Retour au travail après une épreuve de santé : un accompagnement psychologique sur mesure
Le retour à l'emploi après une dépression post-partum, un cancer ou un épisode de santé mentale sévère n'est pas un simple problème d'organisation.
Alban Pelloutier, Psychologue clinicien et superviseur·mis à jour 08 septembre 2026

C'est un enjeu clinique majeur, souvent sous-estimé, que sante.ouest-france.fr et angers.maville.com viennent de relayer en s'intéressant à un cabinet qui accompagne spécifiquement les femmes confrontées à cette traversée.

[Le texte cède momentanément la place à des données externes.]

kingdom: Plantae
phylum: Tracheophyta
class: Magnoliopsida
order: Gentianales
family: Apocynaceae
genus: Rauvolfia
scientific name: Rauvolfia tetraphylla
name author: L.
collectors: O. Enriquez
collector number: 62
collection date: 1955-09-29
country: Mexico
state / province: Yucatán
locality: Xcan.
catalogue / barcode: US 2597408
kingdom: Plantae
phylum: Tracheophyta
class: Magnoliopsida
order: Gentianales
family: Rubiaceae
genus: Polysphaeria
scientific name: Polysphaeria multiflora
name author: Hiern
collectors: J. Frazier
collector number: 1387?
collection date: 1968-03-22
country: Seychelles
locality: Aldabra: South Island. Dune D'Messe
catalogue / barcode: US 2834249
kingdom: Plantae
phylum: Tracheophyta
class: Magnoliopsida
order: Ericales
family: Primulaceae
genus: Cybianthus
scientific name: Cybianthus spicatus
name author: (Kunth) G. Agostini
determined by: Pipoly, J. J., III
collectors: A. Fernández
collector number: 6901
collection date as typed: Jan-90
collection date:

Le sujet mérite qu'on s'y arrête: on parle ici de situations où la reprise du travail se heurte non seulement à des séquelles physiques, mais à des mécanismes psychiques profonds — honte, culpabilité, perte de repères identitaires — que l'accompagnement standard du retour à l'emploi ignore totalement.
Ce que la clinique nous enseigne sur ce passage
En pratique, nous le savons bien: le retour à l'emploi après un arrêt prolongé lié à une pathologie grave ou à un trouble psychique sévère ne se résume pas à reprendre son poste. La patiente qui revient après une dépression post-partum ne retrouve pas la même personne qu'avant sa grossesse. Celle qui a traversé un cancer n'a souvent plus la même relation au corps, au temps, à l'effort. Et celle qui a connu un épisode dépressif majeur doit composer avec la méfiance — la sienne propre, celle de l'entourage, parfois celle de l'employeur.
Le cabinet mis en avant dans ces publications semble avoir fait de cette problématique un axe central de sa pratique. L'approche décrite associe suivi psychologique et préparation concrète à la reprise professionnelle. C'est une orientation clinique pertinente, parce qu'elle refuse la coupure artificielle entre « soigner la personne » et « l'aider à retravailler ». Les deux processus sont intriqués.
Dépression post-partum: un signal clinique à prendre au sérieux
TF1 Info relayait récemment les recommandations d'une thérapeute sur le dépistage de la dépression post-partum chez les jeunes mamans. Le rappel est utile: cet épisode n'est pas un simple coup de fatigue liée à la naissance. C'est un trouble à part entière, qui touche une proportion significative de femmes dans les semaines suivant l'accouchement — et dont les conséquences peuvent s'étendre bien au-delà des premiers mois si aucune prise en charge adaptée n'est mise en place.
Or, dans notre pratique, nous observons fréquemment que le moment de la reprise du travail agit comme un révélateur. La fatigue accumulée, le clivage entre la « bonne mère » et la « professionnelle efficace », la difficulté à articuler projet de vie et contraintes salariales: tout cela ressort avec une violence particulière quand la reprise survient avant que le travail psychique n'ait été suffisamment avancé. Accompagner ce passage suppose donc de ne pas confondre stabilisation apparente et consolidation réelle.
Un angle qui manque souvent dans le parcours de soin
Ce qui retient l'attention dans l'initiative rapportée, c'est la prise en charge du retour à l'emploi comme objet thérapeutique en soi — et non comme un simple sous-produit de la guérison. Dans le parcours de soin classique, le travail clinique s'arrête souvent trop tôt: la patiente « va mieux », la thérapie s'espace, et la question professionnelle est renvoyée à un conseiller en insertion ou à un médecin du travail qui ne dispose ni du cadre ni des outils pour traiter la dimension psychique.
Les ateliers d'art-thérapie proposés dans le cadre des Semaines d'information sur la santé mentale — notamment autour du deuil et de la mémoire — témoignent d'une même logique: créer des espaces de médiation où la parole peut se déployer autrement que dans le face-à-face classique du cabinet. Pour des femmes qui ont traversé un épisode grave, ces dispositifs offrent une voie d'accès au travail psychique qui contourne certaines résistances compréhensibles.
Ce qu'il faut retenir: le retour à l'emploi après une crise de santé — physique ou psychique — n'est pas un objectif administratif. C'est une étape clinique qui nécessite un accompagnement pensé, ni trop tôt ni trop tard, et qui tient compte de ce que la patiente a traversé. Les initiatives qui prennent cette réalité au sérieux méritent d'être observées de près par l'ensemble de la communauté des cliniciens.